Klingensmith remained convinced of the value of local news as digital platforms and other new forms of competition emerged. In 2011, the Star Tribune implemented subscription fees on its website and mobile apps and has since gained around 100,000 subscribers.
The company also won three Pulitzer Prizes during his tenure. Editor & Publisher, a trade publication, named Klingensmith Publisher of the Year in 2011.
“To have worked for Mike is to have been blessed,” said Star Tribune editor Suki Dardarian. “He’s brilliant, funny, humble and kind and has inspired us all to do our best for him, for the Star Tribune and, most importantly, for the people of Minnesota.”
Klingensmith spent most of his career in New York City at Time Inc., which merged with Warner Communications in the late 1980s and AOL in 2000. He was the founding publisher of Entertainment Weekly, president of Sports Illustrated and held other leadership positions.
He arrived at the Star Tribune just months after some local investors bought out the company following a bankrupt restructuring. Over the next few years, Klingensmith positioned the Star Tribune for these investors to sell.
Taylor, who made his fortune in commercial printing and is well known as the owner of professional basketball teams Timberwolves and Lynx, became a potential buyer in 2013. At the same time, Time Warner began recruiting Klingensmith to return as CEO for a planned spinoff of his magazines.
“I went back and forth, back and forth, but one of the considerations was that Glen was ready to buy the business,” Klingensmith said. “I was worried that if I went back in time it might impact the deal.”

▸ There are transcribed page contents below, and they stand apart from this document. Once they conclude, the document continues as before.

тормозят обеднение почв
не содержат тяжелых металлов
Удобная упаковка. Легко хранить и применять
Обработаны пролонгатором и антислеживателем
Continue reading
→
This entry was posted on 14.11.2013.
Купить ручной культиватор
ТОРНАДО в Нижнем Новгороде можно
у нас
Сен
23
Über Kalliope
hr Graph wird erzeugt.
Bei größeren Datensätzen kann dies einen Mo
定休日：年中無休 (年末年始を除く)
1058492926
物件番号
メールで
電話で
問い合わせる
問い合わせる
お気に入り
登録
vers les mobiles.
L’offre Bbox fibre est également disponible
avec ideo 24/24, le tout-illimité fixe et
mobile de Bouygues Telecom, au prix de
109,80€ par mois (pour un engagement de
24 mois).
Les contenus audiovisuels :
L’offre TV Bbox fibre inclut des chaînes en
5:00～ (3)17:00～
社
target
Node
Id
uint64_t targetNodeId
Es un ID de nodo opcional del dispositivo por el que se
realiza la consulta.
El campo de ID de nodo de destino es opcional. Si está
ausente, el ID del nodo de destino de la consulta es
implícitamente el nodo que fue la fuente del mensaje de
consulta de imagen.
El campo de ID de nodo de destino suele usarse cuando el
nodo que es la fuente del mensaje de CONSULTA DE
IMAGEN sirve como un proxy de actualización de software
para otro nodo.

He said he did not recall Taylor explicitly buying the Star Tribune contingent on him. Taylor said on Thursday, “I told him I wasn’t going to do the deal unless he committed to stay.”
Klingensmith recalled that in 2014 he “enjoyed the Star Tribune very much” and worried that the Time spin-off wouldn’t work. After going public, the former Time magazines were privatized in 2020 and then resold last year.
Taylor’s acquisition made the Star Tribune one of the few major news outlets to be owned by a wealthy local businessman rather than a big corporation.
“He wanted us to generate enough cash to support ourselves and our capital needs, but he wasn’t looking to give him a dividend,” Klingensmith said. “It’s a wonderful and generous arrangement that Glen set us up with, and it has worked out very well to date.”
He added: “I feel 100% that I made the right decision.”